O fim da correspondência
NA INAUGURAÇÃO DE UMA EXPOSIÇÃO EM LISBOA, o fotógrafo argentino Daniel Mordzinski contou que, quando começou a fazer retratos de escritores, eram ainda tempos de pombos-correio e cartas de amor. Também eu cresci numa época em que as raparigas esperavam todos os dias que o carteiro lhes entregasse um aerograma vindo de África (e que não fossem más notícias) ou umas linhas do noivo que tinha ido a salto para França, fugindo à guerra e à pobreza.
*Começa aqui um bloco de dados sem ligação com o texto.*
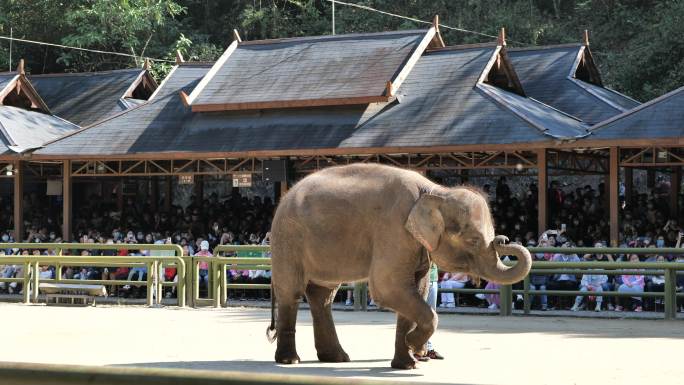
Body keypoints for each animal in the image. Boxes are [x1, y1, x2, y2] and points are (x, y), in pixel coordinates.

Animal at [264, 161, 532, 366]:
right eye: (473, 240)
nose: (504, 239)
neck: (435, 191)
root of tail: (284, 197)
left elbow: (417, 290)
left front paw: (407, 363)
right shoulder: (394, 230)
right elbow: (388, 287)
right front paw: (415, 347)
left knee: (323, 296)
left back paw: (337, 358)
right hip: (288, 239)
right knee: (292, 292)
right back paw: (290, 361)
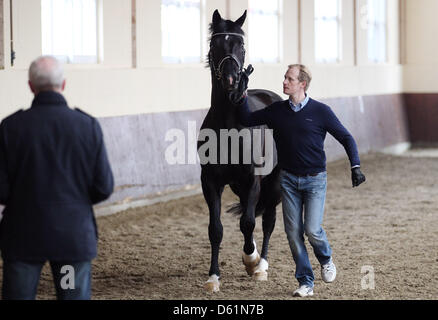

A trabalhar lá em casa, a Virgínia, que tinha os olhos espantosamente verdes, casara-se por procuração com o namorado que vivia na Suíça; e, com grande pena nossa, aguardava apenas a «carta de chamada» para se lhe juntar, enquanto eu, a frequentar o Ciclo Preparatório, ensinava à irmã dela que, em francês, o seu nome se dizia «Marie du Ciel», caso também ela quisesse trocar Lisboa por Genève (o que, de resto, veio a acontecer).
Contudo, as que cá ficavam também não deixavam de ter direito a missivas: apaixonada por um fulano da terra que não lhe ligava um caracol, a Augusta tanto se queixou ao carteiro de nunca lhe trazer uma cartinha que ele decidiu escrever-lhe em nome próprio e a história entre os dois acabou em casório.
Embora, como diz Chico Buarque na canção, o correio nesse tempo andasse arisco, nada impedia as pessoas de se escreverem regularmente e porem nisso, aliás, o devido cuidado. Eu própria me recordo de fazer rascunhos da minha correspondência amorosa e de investir numa prosa que resultasse bonita, porque isso era já parte do meu amor pelo destinatário. E em troca recebi cartas belíssimas que nem com o fim do namoro e o passar dos anos envelheceram; algumas guardo-as até hoje, como memória e como literatura.
Hoje a correspondência encontra-se em vias de extinção, tristemente substituída por e-mails apressados, nos quais é difícil descortinar emoções, e SMS ainda mais curtos — e quase sempre toscos na sua construção. Os políticos já não se correspondem como antigamente, e às gerações vindouras que queiram estudar os seus «reinados» não restará senão um conjunto de datadíssimos tweets. Também os escritores deixaram de trocar opiniões por escrito sobre os ares do tempo e a obra própria e alheia, tampouco redigindo longas cartas a pais, filhos ou jovens poetas que, pelo seu valor ético e estético, se transformem em livros imortais. E mesmo os mais velhos já desistiram de pedir aos netos que lhes mandem um postal quando vão de férias. É que o mais provável é chegarem a casa muito antes dele. Adeus, futuro.